# Major Ice Storm - Toronto, Canada



## samee (Oct 14, 2011)

We had the worst ice storm in recent memory. Ive never seen it this bad in the 12+ years Ive been living here. 250,000 people are without power in Toronto alone and Hydro are saying it will take 3 days to get back. Last night places around out building were without power and I kept seeing the sky being lit up by blueish green light (power lines). We went out today (I took shotty to snap pics) and the lights (signals) around us were all out. Serious stuff.


----------



## The Big Buddha (Jul 30, 2012)

Google ice storm 98 Montreal, that was some crazy *****!


----------



## samee (Oct 14, 2011)

The Big Buddha said:


> Google ice storm 98 Montreal, that was some crazy *****!
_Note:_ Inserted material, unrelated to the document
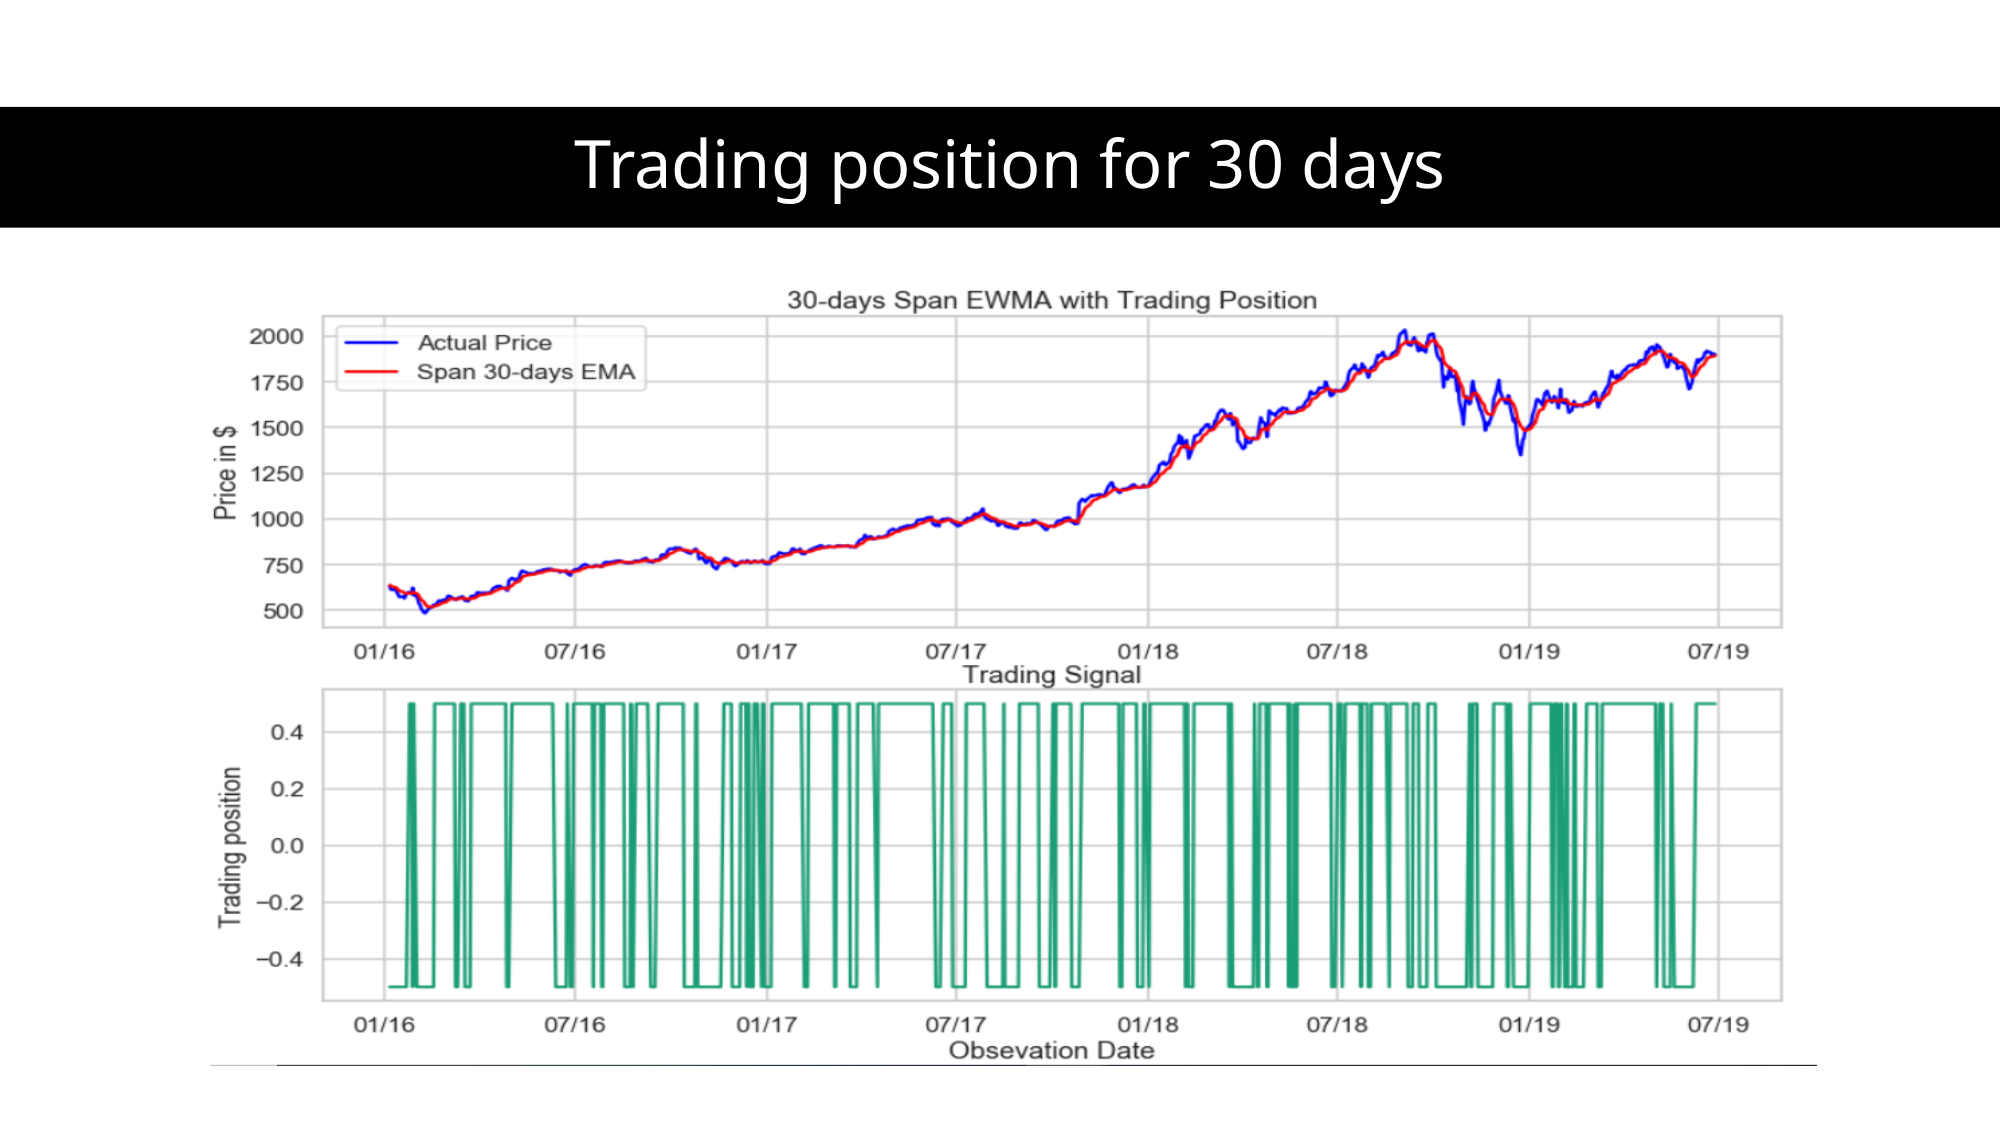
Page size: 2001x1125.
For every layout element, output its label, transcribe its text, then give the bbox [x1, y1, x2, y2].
Everyone knows about that...


----------



## Aqguy (Oct 30, 2013)

Nice to look @ in pictures but i'll take my 75 degree southern ca christmas @ the beach.


----------



## Marshallshred85 (Sep 9, 2013)

I live in Muskogee Oklahoma, and in 2005, and 2007 we had really bad ice storms like this as well! Tons of people without power.


----------



## samee (Oct 14, 2011)

Aqguy said:


> Nice to look @ in pictures but i'll take my 75 degree southern ca christmas @ the beach.



I hope an iguana walks over you while you are getting a tan on the beach. ehehe


Well the sun finally came out after many days, I dont remember the last time we had the sun out. ITS BEAUTIFUL. The camera suks at taking details, all the trees are shining like glitter.


----------